Extracted text:
Posts Tagged ‘physics’

the Word BigBang

January 18, 2019

Way, way back in time, before all this stuff was here, even back before the Big Bang, something very amazing happened.


I was wondering about our universal origin, so I  took a chance on a Wikipedia entry about it. This is what I found:

The (Big Bang) model describes how the universe expanded from a very high-density and high-temperature state.”

Scientists and dreamers like me have, for many and many a year, puzzled about what that “very high-density and high-temperature state” might have been.

I was pondering this development. My irrational dreamer self was wrestling with Reason as I attempted to figure out what that very high-density pre-Bang substance might have been. Being the 20th-century educated baby boomer that I am, my mind stumbled into an idea that I must have discovered in a science classroom somewhere along the line. Therefore, E=mc² banged into my big (bigger than a chimpanzee’s) brain.

Energy = mass x the speed of light squared.

Which means something like: When a very small chunk of (mass) material stuff gets its atomic parts whirling around at a certain  extremely high speed, and when that speed is zipping along at a rate of that same velocity multiplied by itself (faster than I can imagine), the whole baleewick crosses some kind of transformational threshold and suddenly that mass of nuclear stuff gets changed Presto Chango! into something fundamentally different— Energy!

Raw data:

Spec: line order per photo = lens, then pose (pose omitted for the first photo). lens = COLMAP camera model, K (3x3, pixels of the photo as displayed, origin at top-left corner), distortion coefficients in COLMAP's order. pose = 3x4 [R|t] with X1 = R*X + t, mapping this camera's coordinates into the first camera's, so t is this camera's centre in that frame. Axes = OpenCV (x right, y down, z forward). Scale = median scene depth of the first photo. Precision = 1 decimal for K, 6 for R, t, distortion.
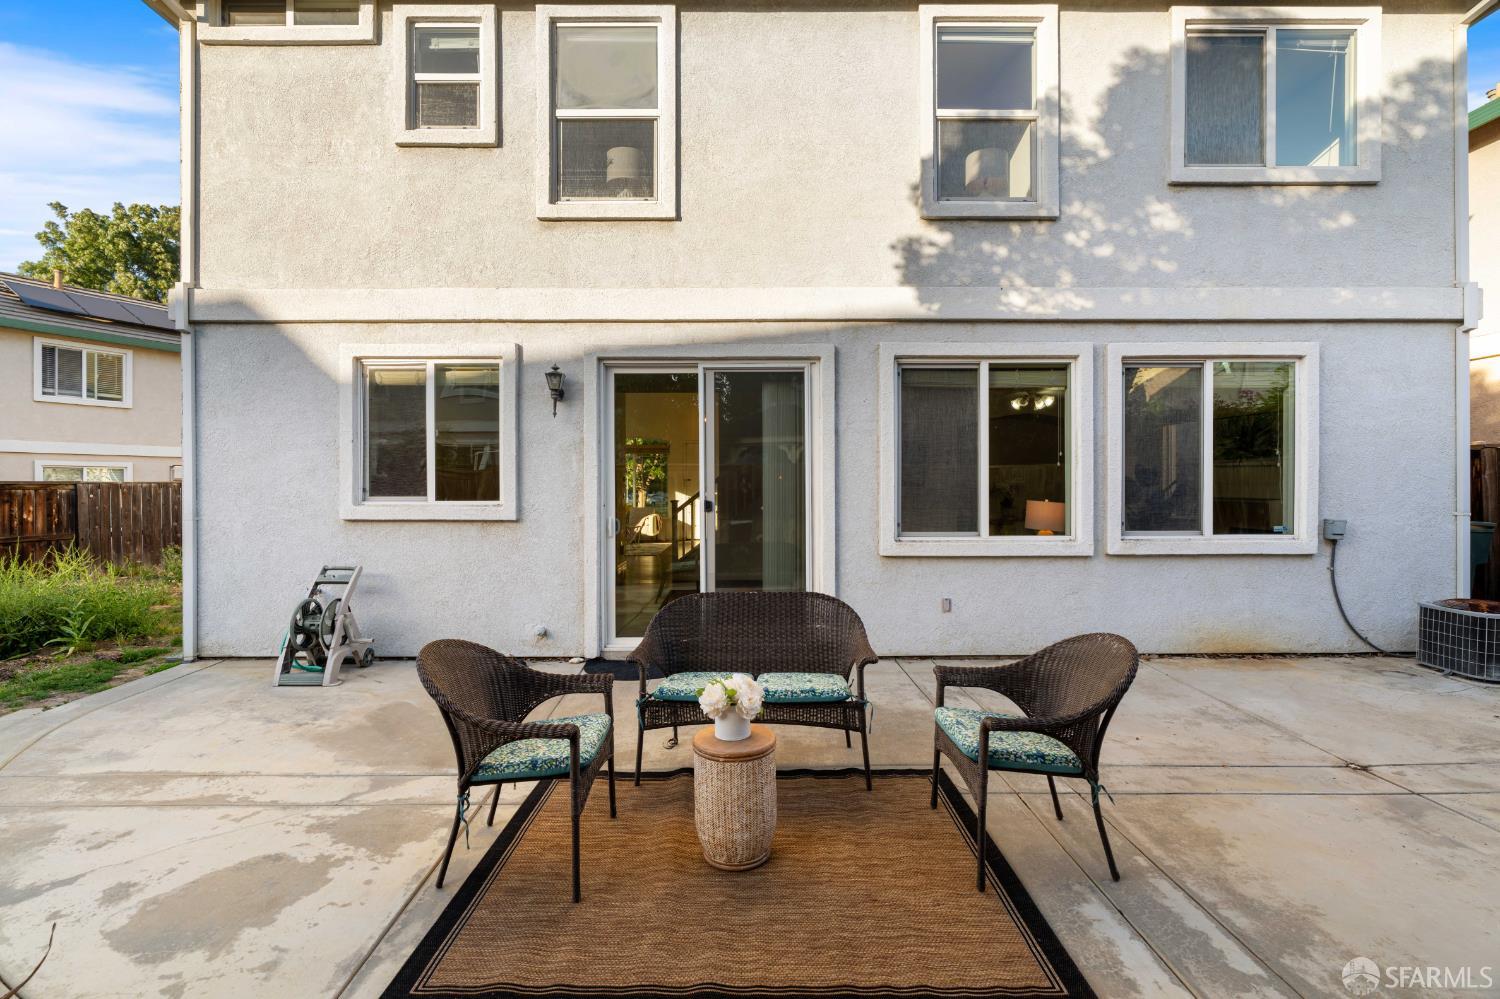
lens RADIAL K [[683.6, 0, 750.8], [0, 683.6, 495.9], [0, 0, 1]] dist [-0.004588, 0.001762]
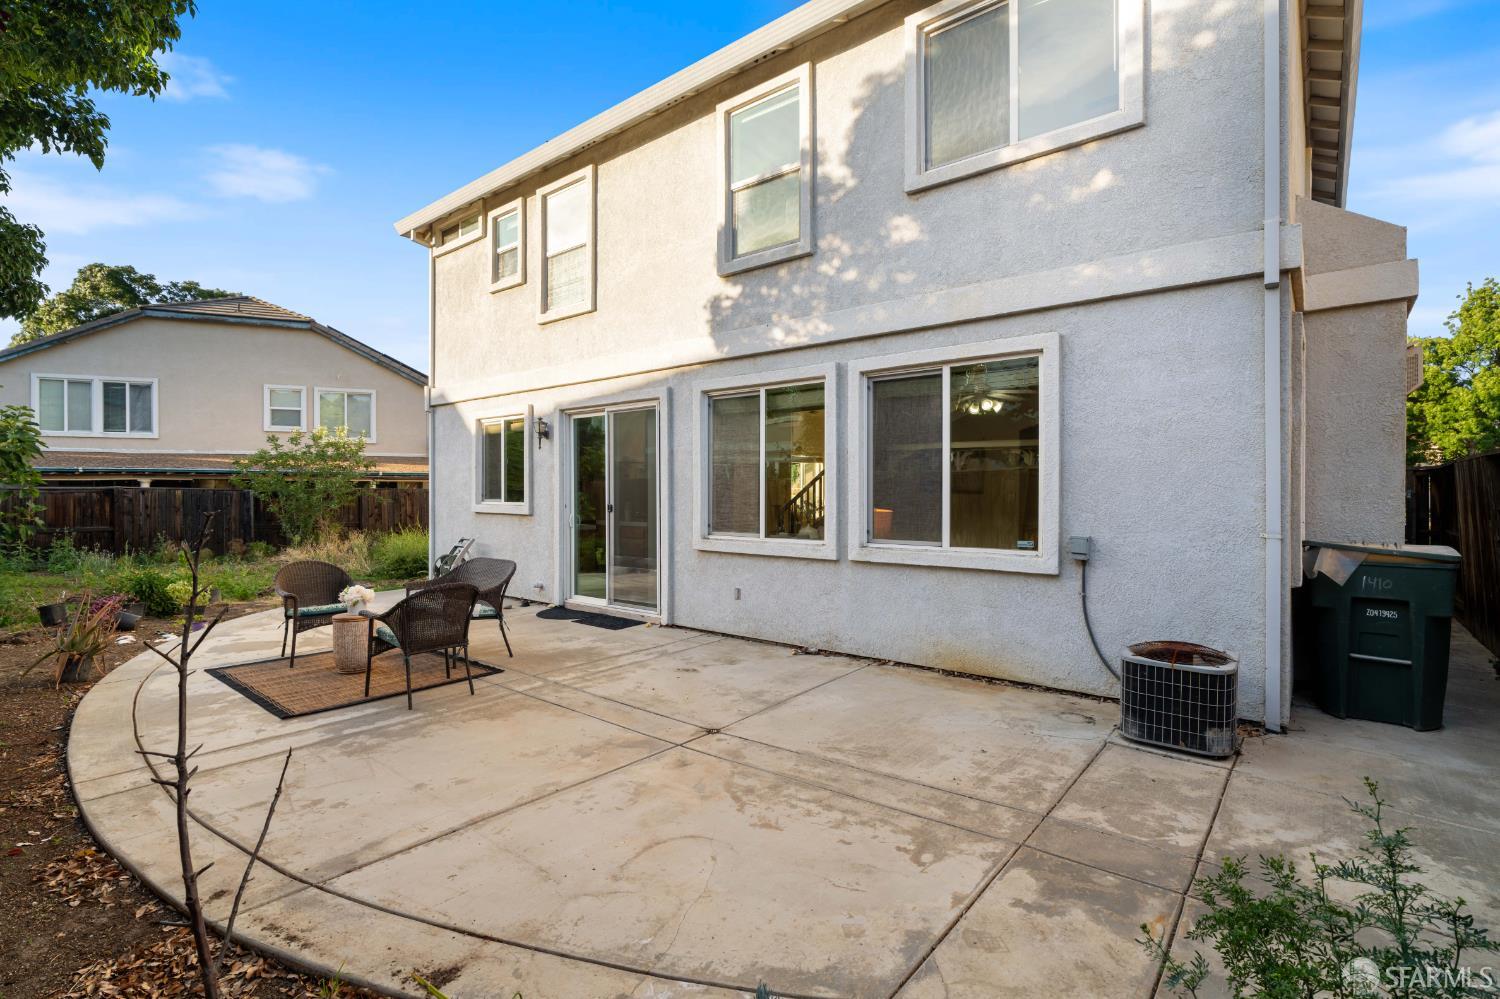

Work task 1:
Answer these questions on the Big Bang post:
(a) What source did the writer consult about the origin of the universe?
(b) Which equation came into the writer's mind while pondering the pre-Bang substance?
(c) Into what does the mass of nuclear stuff get changed once it crosses the transformational threshold?
Work task 2: Summarize the Big Bang post in two sentences.
Work task 3: Proceed with the Big Bang post from where it stops.
The data is not needed here.

Exercise result 1:
(a) A Wikipedia entry.
(b) E=mc².
(c) Energy.

Exercise result 2: After reading on Wikipedia that the universe expanded from a very high-density and high-temperature state, the writer wondered what that pre-Bang substance might have been. The writer's mind turned to E=mc², understood to mean that mass whirling at an extremely high speed crosses a threshold and is changed into energy.

Exercise result 3:
Waves and waves of energy . . .

Energy. . . hmm. . . whataboudit . . . Now I do know that there are many different forms of energy. There’s kinetic energy, like a bat hitting a ball, which then suddenly propels that ball to an absolutely reverse direction from the direction in which the pitcher had pitched it. Pretty amazing thing for a batter to do, when you think about it.

Amazing. Lots of amazing in this universe. Moving right along. . . don’t blink or you’ll miss something.

And then there’s potential energy, like Mr, Newton’s apple, which was, naturally, connected to an apple tree until, all of a sudden, something gave way and the apple dropped to the ground, which provoked Mr. Newton to ask:

Say what?

Which translates from 17th-century English to: what the heck is going on here? Or, if you’re an out-of-the-box kind of thinker . . . what the hell is going on here?

Potential energy instantaneously being converted to kinetic energy! That’s what.

Perhaps it’s a little microcosm of the Big Bang, but on an exponentially smaller scale. The apple does make, you know, a kind of thud when it hits the ground, and then it transforms into a treat for an itinerant traveler to partake thereof.

Meanwhile, back at the tranche,  back to the the case of the macrocosm, the, as it were,  Big Bang, which was hypothesized as high-density matter being converted suddenly into kinetic energy, and subsequently expanding outward . . . (as John Lennon sang back in the day) across the universe . . .

and then, along the way, settling into a reverse of the mass-to-energy scenario, back into the energy-to-mass state of being, which brought forth . . . mass, stuff . . .

a Universe, duh . . .

I can only wonder, well, it is what it is, or . . . or it is what it has a become, as a result of all that instantaneous transformation, which has been transforming itself over 14.5 billion years to ravel as what we call “the Cosmos,” and everything therein.

14.5 billion years of unfolding Universe.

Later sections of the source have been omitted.